Nine weeks later, I am sitting comfortably in the Duncan Student Center ready to reflect on my incredible summer in Jordan. I am still getting used to things in America: no bidets in the bathrooms, I can drink tap water, humidity is a thing, wearing shorts to a place that’s not the gym is a thing. But more importantly, engaging with people over differences will be much more difficult in the United States. In Jordan, any person will willingly discuss their culture with you – usually over a complementary Arab coffee. Because of that, it was incredibly easy for me to truly understand the culture in which I lived over the last two months.
In terms of language acquisition, Arabic is always tricky, as fusha or MSA is not even spoken by everyone. However, I found out two noticeable things about language acquisition for Arabic:
- In regards to amiyya or spoken, the only true way to learn is to speak. Thankfully, almost any Jordanian (even the ones who speak English) will prefer to speak in amiyya. Therefore, unless you really cannot express yourself in Arabic, you always can get the necessary speaking practice.
- Fusha is really the language of reading and writing. The best thing to do is pick up a newspaper and read articles. Without reading fusha (specically with the help of Google translate/a dictionary) you can never truly practice the language.
Over nine weeks, I saw tremendous growth of my language skills. I (incredibly) met all my goals. In class, I encountered things like Al Jazeera pieces and short compositions to read, really challenging my skillset. In regards to speaking, I started almost unable to speak to anyone. By the end of my stay, I had successfully had conversations about America, about traffic, about embassies in Amman, and even more. I never could have imagined acquiring the language skills I did, but spending a summer in an Arab country truly can enable anyone to build a skillset.
But beyond language, I think the greatest takeaway I received was about tolerance. In Jordan, despite millions of refugees and immigrants and immense diversity, you do not hear of things like xenophobic violence. Many ethnicities live side by side, contributing to society. In the United States we hear many people claim to be tolerant, but if you really want to see tolerance, I would recommend observing Jordanian society. Sure Jordan has its issues, but building a peaceful society starts with tolerance – something Jordan truly understands.
In terms of the experience the only regret I have was not making as many Jordanian friends as I would have hoped. This could easily have been avoided if I had in Jordan during any other time of the year; most activities and groups through which I could meet and become friends with Jordanians did not run during the summer. That said, I never has at a lack of people to talk to, and even people like dive instructors or bakers or jewelers could become friends with whom you could talk.
I am incredibly excited to come back and utilize my language skills. Hopefully, I can get involved on campus with Arabic speaking groups.
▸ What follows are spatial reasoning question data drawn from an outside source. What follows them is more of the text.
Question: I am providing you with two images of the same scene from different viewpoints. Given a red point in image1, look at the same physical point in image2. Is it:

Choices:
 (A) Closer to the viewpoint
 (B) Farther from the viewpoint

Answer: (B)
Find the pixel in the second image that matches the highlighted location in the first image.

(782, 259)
I found my experience volunteering teaching English to be very rewarding and a great way to practice Arabic, and I would definitely look to see if I could find this opportunity in South Bend. Additionally, I will be spending a whole semester in Jerusalem under a different golden dome (aka the Dome of the Rock). I really hope to interact with the Palestinian communities of Jerusalem and the surrounding area (i.e. Bethlehem) which will enable me to keep expanding my Arabic while being able to learn more regarding both sides and their stances on one of the most decisive conflicts in the world.
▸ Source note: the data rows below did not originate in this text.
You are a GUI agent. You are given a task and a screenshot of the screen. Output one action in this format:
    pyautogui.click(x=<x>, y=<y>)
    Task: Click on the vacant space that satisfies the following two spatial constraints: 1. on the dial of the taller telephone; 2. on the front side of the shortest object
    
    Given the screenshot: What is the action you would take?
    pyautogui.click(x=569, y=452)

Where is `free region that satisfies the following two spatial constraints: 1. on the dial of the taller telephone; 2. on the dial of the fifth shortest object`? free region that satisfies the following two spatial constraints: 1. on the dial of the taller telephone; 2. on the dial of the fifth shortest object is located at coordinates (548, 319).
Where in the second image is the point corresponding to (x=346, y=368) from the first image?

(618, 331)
In conclusion, the SLA experience was one I could have only dreamed of. My growth as an Arabic student, a world citizen, and an adult has been remarkable. As I kick off this new year at Notre Dame, I cannot wait to share my new viewpoints and help fight some of the stereotypes. The Arab is far more than just a series of politically conflicted countries; it is a hub of culture and home to some of the most amazing people one could find.